Just a few days ago Pope Francis, in his daily homily, preached about the same pattern we can see stretched between the first and last readings on today’s feast of the Immaculate Conception. He preached about: fear and hope, scarcity and abundance. He said:
“[Jerusalem] was afraid to be visited by the Lord; afraid of the gratuity of the Lord’s visit. The city felt safe in the knowledge of what it could handle. We all feel safe in the things that we can handle ... But the visit of the Lord, its surprises, those we cannot handle.

"Jerusalem was afraid of this: of being saved by the surprises of the Lord. The [people] were afraid of the Lord, their Bridegroom, their Beloved. And so Jesus wept. When God visits His people, He brings joy, He leads us to conversion. We all fear happiness – that joy that the Lord brings, because we cannot control it. We are afraid of conversion because conversion means allowing the Lord to lead us."

The people were afraid of their beloved, and not for the first time. In today’s first reading. fear is found in Adam’s response to the very God with whom he had walked in the cool of the evening. “Where are you, Adam?” God asks. But Adam is afraid.
It is so dominating, this fear. It dominates Adam such that he hides himself from the one who pushed air into his clay body. His fear is so dominating that it separates him from the vulnerability of love, telling him instead: you are vulnerable! protect yourself! His fear is so dominating that Adam cannot even respond to God’s question; all he can do is make an excuse, and blame another.
We have all lived inside the fear that leads Adam into hiding. We know the cool clench of the heart and the anxious rush of adrenaline. We know what it is to be afraid that we will be… exposed, hurt, dismissed. We know what it is to be afraid that there will not be enough, that we will not be enough, that, in the end, there will not be enough for anyone and scarcity will rule the day.
It’s this that lies at the root of our fears, I think: scarcity, insufficiency. We are afraid that there is no road back from the mistakes we have made – or that we will never find it if there is. We are afraid that we will have to let go of the ways we protect ourselves and that, when we do, we will be hurt. Like before. We are afraid that we will be exposed, judged, found wanting. We are lead by our fears and we are comfortable with it because we know what it is like to live afraid.
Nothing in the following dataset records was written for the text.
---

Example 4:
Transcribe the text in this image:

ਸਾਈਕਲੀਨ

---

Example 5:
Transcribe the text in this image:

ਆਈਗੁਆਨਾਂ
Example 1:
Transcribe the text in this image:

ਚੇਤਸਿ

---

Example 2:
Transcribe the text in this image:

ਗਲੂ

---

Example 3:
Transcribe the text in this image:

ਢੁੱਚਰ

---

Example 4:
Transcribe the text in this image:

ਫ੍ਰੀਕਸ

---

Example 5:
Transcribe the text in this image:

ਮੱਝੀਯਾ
We know this because our fear is not a one time thing, it’s a human habit, a pattern of behavior we make our own, a logic of scarcity that colors our thinking and hides our woundedness.
“I cannot give because there will not be enough.”
“I cannot open up because then I will be revealed.”
“I cannot say yes because…”

And then there is Mary. Mary who, though greatly troubled at Gabriel’s greeting, does not hide but waits. It’s not that she wasn’t afraid. It’s that she didn’t hide herself in her fear. It’s then that she hears: “Do not be afraid, Mary, for you have found favor with God.”
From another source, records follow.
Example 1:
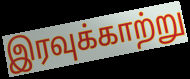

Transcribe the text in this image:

இரவுக்காற்று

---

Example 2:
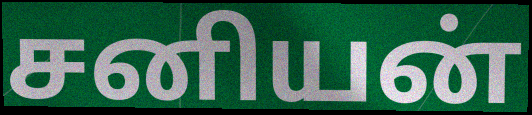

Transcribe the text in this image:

சனியன்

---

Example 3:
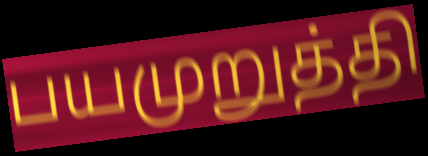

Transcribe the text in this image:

பயமுறுத்தி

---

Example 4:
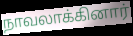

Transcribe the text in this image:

நாவலாக்கினார்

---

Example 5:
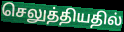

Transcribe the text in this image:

செலுத்தியதில்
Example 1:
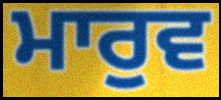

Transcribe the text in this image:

ਮਾਰੁਵ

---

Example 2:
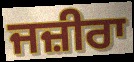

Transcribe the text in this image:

ਜਜ਼ੀਰਾ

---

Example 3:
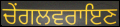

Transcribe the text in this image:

ਚੇਂਗਲਵਰਾਇਣ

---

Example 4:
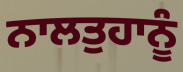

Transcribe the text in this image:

ਨਾਲਤੁਹਾਨੂੰ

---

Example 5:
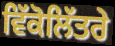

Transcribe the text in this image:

ਵਿੱਕੋਲਿੱਤਰੇ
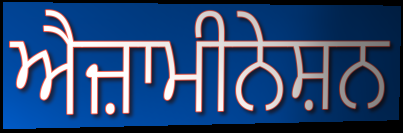
ਐਜ਼ਾਮੀਨੇਸ਼ਨ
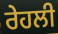
ਰੇਹਲੀ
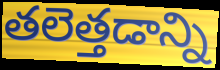
తలెత్తడాన్ని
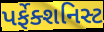
પર્ફેક્શનિસ્ટ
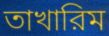
তাখারিম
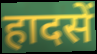
हादसें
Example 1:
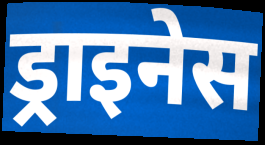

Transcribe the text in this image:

ड्राइनेस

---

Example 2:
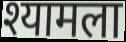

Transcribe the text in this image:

श्यामला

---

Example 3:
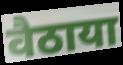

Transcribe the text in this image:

वैठाया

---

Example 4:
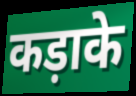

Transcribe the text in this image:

कड़ाके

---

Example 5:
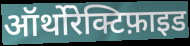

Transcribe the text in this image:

ऑर्थोरेक्टिफ़ाइड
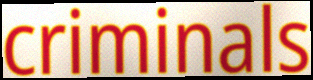
criminals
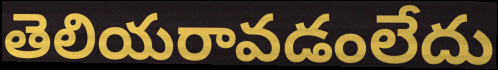
తెలియరావడంలేదు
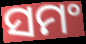
ସମଂ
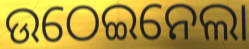
ଉଠେଇନେଲା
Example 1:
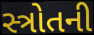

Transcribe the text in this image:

સ્ત્રોતની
This is the moment, I think, the moment that lead to millions of Hail Mary’s tumbling off of millions of praying lips. It’s the moment while she is still greatly troubled but has been asked not to fear where it all hangs in the balance.

God became Jesus, joined with us as Emmanuel, because Mary was willing to believe that there would be enough. Not because she didn’t feel afraid, but because she refused to be lead by her fears.

This is why we praise her, and pray ourselves: “Behold, I am the handmaid of the Lord.”